Scalia is dead, but the reactionary ideology that he championed in his position of great power, is thriving.

By that he meant that it must be interpreted, now and in the future, in the fixed meaning at the time it was originally drafted.
That is such nonsense. Most of the Constitution is the result of compromises agreed to so that the thing would get signed and ratified. If they thought it was perfect and permanent, why did they create the loophole for amendments? To agree it is meant to last for all time is to say that black slavery should never have been ended and women should never have been given the vote (both positions that Scalia and the GOP are still wishing was true). By their reasoning, the 2nd Amendment should allow one smooth bore musket per household for the sole purpose being called up for the local militia. That was the original intent. If the Constitution should never be changed from the "Founding Father's" intent, no hand guns, no conceal and carry, no automatic weapons. Conveniently it has always only been dead where it fits their cock-eyed world view and alive to re-interpretation where it suits their needs. But wait! Amendments should not be allowed since the meaning was fixed with the original drafted document, therefore their stance should be that there are no 2nd Amendment rights to bear arms.

It continues to gall me that, even with appropriate respect for the recently deceased and all, we are treated to all the rhetoric about the brilliant judge that was A. Scalia. What nonsense! He was an awful Supreme Court Justice.

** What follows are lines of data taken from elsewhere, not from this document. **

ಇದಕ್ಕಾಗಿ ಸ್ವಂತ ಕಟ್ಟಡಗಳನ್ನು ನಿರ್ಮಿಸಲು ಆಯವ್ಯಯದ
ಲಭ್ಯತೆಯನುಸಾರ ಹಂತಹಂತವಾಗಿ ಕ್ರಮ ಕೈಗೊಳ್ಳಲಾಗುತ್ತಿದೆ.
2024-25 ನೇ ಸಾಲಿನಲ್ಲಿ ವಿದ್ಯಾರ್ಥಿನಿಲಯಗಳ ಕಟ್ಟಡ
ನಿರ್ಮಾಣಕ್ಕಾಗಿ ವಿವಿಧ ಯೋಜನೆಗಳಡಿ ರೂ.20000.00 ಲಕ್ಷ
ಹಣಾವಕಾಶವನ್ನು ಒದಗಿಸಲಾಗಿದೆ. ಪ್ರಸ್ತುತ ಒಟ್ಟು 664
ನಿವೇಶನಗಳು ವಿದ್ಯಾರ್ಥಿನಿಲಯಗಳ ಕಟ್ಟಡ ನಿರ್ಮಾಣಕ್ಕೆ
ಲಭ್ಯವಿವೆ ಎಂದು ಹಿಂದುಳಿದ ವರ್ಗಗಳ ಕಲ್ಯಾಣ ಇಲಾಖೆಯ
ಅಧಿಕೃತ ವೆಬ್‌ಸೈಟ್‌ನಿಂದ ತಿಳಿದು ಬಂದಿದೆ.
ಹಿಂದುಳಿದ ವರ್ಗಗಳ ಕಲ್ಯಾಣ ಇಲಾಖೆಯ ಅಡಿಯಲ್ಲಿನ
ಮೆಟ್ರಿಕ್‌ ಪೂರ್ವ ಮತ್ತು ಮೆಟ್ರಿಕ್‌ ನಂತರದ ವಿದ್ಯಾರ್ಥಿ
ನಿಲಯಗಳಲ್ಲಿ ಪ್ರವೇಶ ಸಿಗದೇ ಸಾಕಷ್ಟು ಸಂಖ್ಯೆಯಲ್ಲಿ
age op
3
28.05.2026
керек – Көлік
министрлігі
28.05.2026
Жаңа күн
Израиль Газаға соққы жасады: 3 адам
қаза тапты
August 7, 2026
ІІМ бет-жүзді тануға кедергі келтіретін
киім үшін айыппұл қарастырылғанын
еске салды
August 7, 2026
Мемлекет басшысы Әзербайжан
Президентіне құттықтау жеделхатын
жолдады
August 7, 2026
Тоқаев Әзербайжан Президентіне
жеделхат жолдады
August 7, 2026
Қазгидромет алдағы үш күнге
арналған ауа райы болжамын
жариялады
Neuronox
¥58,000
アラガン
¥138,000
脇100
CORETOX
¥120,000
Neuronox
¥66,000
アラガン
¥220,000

Finally an article came to my attention that called “a spade a spade”:
Scalia Looking Back]

Scalia Looking Back]
Thanks Paineman, I took the liberty of taking key quotes from that linked article, in order to form:
A Eulogy for Justice Antonin Scalia
(If Eulogies told the Truth)
Supreme Court Justice Antonin Scalia “…devoted his professional life to making the United States a less fair, less tolerant, and less admirable democracy… Belligerent with his colleagues, dismissive of his critics, nostalgic for a world where outsiders knew their place and stayed there…His revulsion toward homosexuality, a touchstone of his world view, appeared straight out of his sheltered, nineteen-forties boyhood… He pioneered “originalism,” a theory holding that the Constitution should be interpreted in line with the beliefs of the white men, many of them slave owners, who ratified it in the late eighteenth century…Scalia spent thousands of words plumbing the psyches of the Framers ((of the Constitution), to conclude (wrongly, as John Paul Stevens pointed out in his dissent) that they had meant that individuals, not just members of “well-regulated" state militias, had the right to own handguns…he lunged at opportunities to overrule the work of Presidents and of legislators, especially Democrats. Scalia helped gut the Voting Rights Act, overturn McCain-Feingold and other campaign-finance rules, and, in his last official act, block President Obama’s climate-change regulations. Scalia’s reputation, like the Supreme Court’s, is also stained by his role in the majority in Bush v. Gore. His oft-repeated advice to critics of the decision was ‘Get over it.’ Not long ago, Scalia told an interviewer that he had cancelled his subscription to the Washington Post and received his news from the Wall Street Journal, the Washington Times (owned by the Reverend Sun Myung Moon’s Unification Church), and conservative talk radio. In this, as in his jurisprudence, he showed that he lived within the sealed bubble of contemporary conservative thought…Scalia “wanted the world to be in uniform and at a sort of moral attention forever."